EXERCISE GOAL: In the records below, take the line containing "Identify the document" and reproduce it and every subsequent line exactly, adding nothing.

** DATA IN THIS EXERCISE follows **

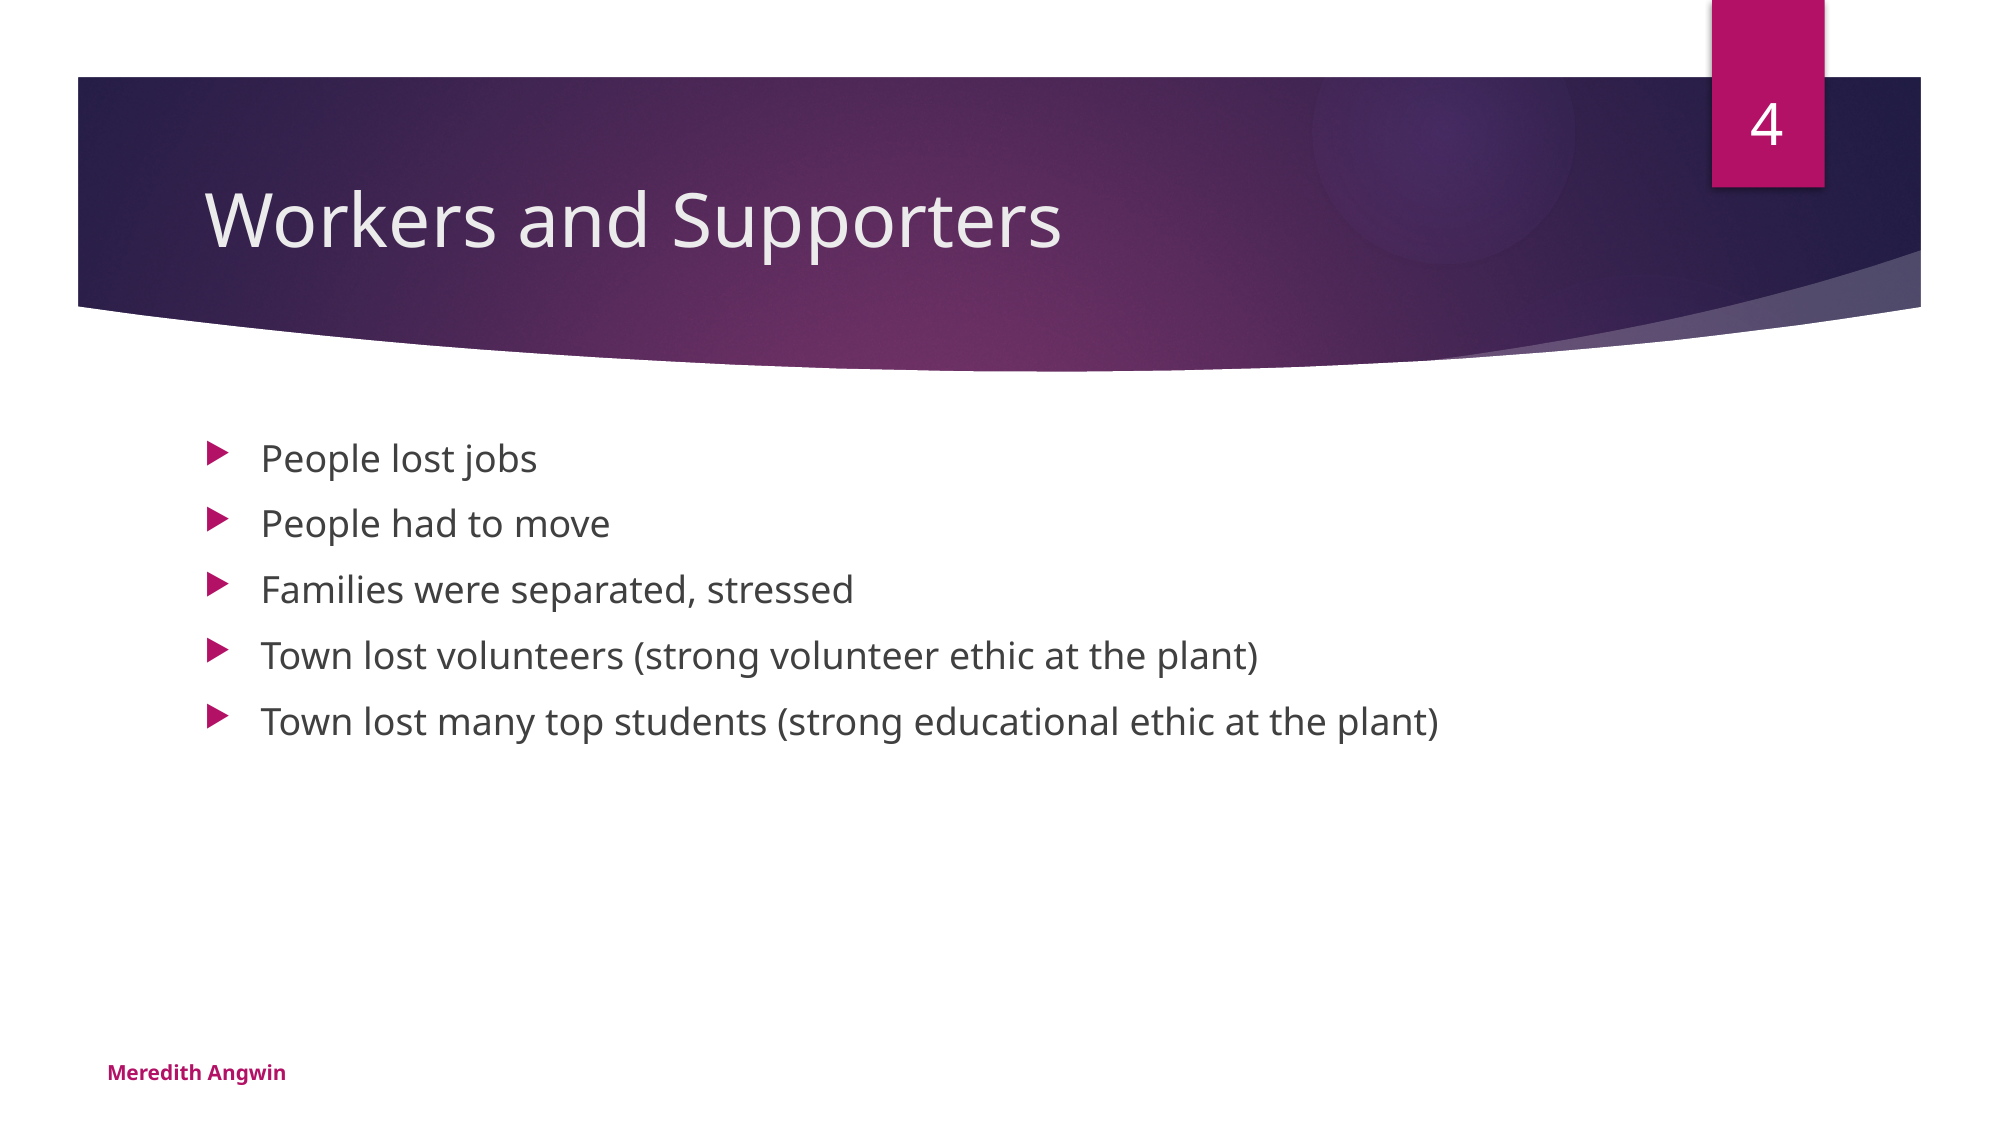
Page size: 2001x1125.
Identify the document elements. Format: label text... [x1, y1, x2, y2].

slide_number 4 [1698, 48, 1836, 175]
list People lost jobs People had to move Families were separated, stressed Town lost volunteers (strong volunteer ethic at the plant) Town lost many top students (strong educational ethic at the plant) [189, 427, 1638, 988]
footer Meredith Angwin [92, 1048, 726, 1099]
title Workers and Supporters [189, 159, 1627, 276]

** End of DATA IN THIS EXERCISE **

PROBLEM SOLUTION:
Identify the document elements. Format: label text... [x1, y1, x2, y2].

slide_number 4 [1698, 48, 1836, 175]
list People lost jobs People had to move Families were separated, stressed Town lost volunteers (strong volunteer ethic at the plant) Town lost many top students (strong educational ethic at the plant) [189, 427, 1638, 988]
footer Meredith Angwin [92, 1048, 726, 1099]
title Workers and Supporters [189, 159, 1627, 276]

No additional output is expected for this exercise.